The Science Students’ Council, in association with the Wellness Education Centre, recently launched a month-long campaign to address the culture of fear surrounding failure by sharing different perspectives from the Western community.
From Jan. 7 to 30, the Western Perspective Project presents daily personal accounts of failure from various Western University community members, including student leaders, professors and members of the LGBTQ2+ community.
SSC members Montana Hackett, vice-president academic, and Kevin Zhang, student support commissioner, organized the initiative in an effort to promote mental health awareness and highlight the normality and importance of experiencing failure.
“When we compare ourselves to other people’s highlight reels,… we start to feel imperfect and start to evaluate ourselves as failures,” said Zhang. “People shouldn’t fear failure; they shouldn’t be ashamed of failure but should understand that it’s a normal part of life, and it’s something that everyone experiences.”
The campaign will culminate on Jan. 30 with the Bell Let’s Talk Day event in the Allyn and Betty Taylor Library with the release of a video compilation of community members vocalizing their experiences with failure and how they dealt with it.
The first week of the campaign included stories shared by USC president Mitchell Pratt, Schulich professors Anita Woods and Michael Boffa, and LGBTQ2+ community member Virgilio Manabat.
Hackett added that responses from community members have been very positive.
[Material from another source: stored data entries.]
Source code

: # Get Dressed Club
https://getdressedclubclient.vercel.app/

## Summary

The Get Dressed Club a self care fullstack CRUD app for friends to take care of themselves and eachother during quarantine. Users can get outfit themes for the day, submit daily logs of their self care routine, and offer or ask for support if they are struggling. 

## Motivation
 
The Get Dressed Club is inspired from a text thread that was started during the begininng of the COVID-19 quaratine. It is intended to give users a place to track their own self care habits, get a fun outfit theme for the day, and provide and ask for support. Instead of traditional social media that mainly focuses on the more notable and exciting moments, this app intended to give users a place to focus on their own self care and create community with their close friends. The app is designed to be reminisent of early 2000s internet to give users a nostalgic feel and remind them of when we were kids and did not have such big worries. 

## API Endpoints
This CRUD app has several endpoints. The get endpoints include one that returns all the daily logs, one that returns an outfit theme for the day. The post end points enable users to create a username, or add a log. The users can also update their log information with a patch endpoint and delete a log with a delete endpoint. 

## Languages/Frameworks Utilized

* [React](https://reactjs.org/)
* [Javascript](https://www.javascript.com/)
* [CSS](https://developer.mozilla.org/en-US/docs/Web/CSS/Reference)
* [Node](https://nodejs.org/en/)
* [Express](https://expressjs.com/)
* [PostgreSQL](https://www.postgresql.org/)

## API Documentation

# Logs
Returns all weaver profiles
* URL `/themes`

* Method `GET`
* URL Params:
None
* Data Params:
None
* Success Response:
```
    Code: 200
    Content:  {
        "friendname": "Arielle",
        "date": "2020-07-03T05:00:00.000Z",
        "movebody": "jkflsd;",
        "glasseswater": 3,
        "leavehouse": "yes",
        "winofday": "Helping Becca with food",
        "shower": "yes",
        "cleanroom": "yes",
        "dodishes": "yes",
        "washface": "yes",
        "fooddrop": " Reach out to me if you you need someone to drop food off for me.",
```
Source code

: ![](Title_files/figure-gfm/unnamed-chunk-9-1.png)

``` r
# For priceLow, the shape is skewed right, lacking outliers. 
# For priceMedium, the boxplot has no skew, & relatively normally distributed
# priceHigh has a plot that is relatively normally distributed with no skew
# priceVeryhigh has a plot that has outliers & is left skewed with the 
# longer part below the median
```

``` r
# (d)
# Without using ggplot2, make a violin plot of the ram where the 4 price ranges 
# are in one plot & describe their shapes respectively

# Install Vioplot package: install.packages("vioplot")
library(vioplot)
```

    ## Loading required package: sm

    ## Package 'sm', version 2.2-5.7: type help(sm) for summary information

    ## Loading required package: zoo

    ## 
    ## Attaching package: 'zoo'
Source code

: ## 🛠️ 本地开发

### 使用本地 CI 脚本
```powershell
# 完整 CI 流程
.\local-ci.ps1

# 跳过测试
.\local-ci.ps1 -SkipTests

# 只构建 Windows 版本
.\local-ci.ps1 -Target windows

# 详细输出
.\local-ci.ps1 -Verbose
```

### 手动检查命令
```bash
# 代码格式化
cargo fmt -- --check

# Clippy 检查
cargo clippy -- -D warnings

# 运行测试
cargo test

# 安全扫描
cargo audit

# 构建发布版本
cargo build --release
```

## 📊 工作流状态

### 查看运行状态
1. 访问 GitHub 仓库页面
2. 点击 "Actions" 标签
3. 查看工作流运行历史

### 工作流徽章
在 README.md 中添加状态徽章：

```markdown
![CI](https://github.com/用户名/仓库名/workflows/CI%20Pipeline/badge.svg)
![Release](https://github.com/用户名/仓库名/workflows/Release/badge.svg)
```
For example, he explained Woods shared the story of how she failed a second-year cell biology course as an undergraduate.
“[When] students see that, and they [see how] someone so successful, so widespread, [who] teaches these massive 800-person classes, didn't do very well in cell bio, a lot of people in Western science can relate to that,” said Hackett.
Hackett and Zhang explained they decided to expand the initiative beyond the science community to include members from all walks of life on campus in order for it to have the largest impact and outreach possible.
“We wanted to bring about not just student opinions and student perspectives, but also those of professors and leaders in our community, those who students really look up to,” said Zhang.
“If we help one person, then we'll call it a success,” said Hackett.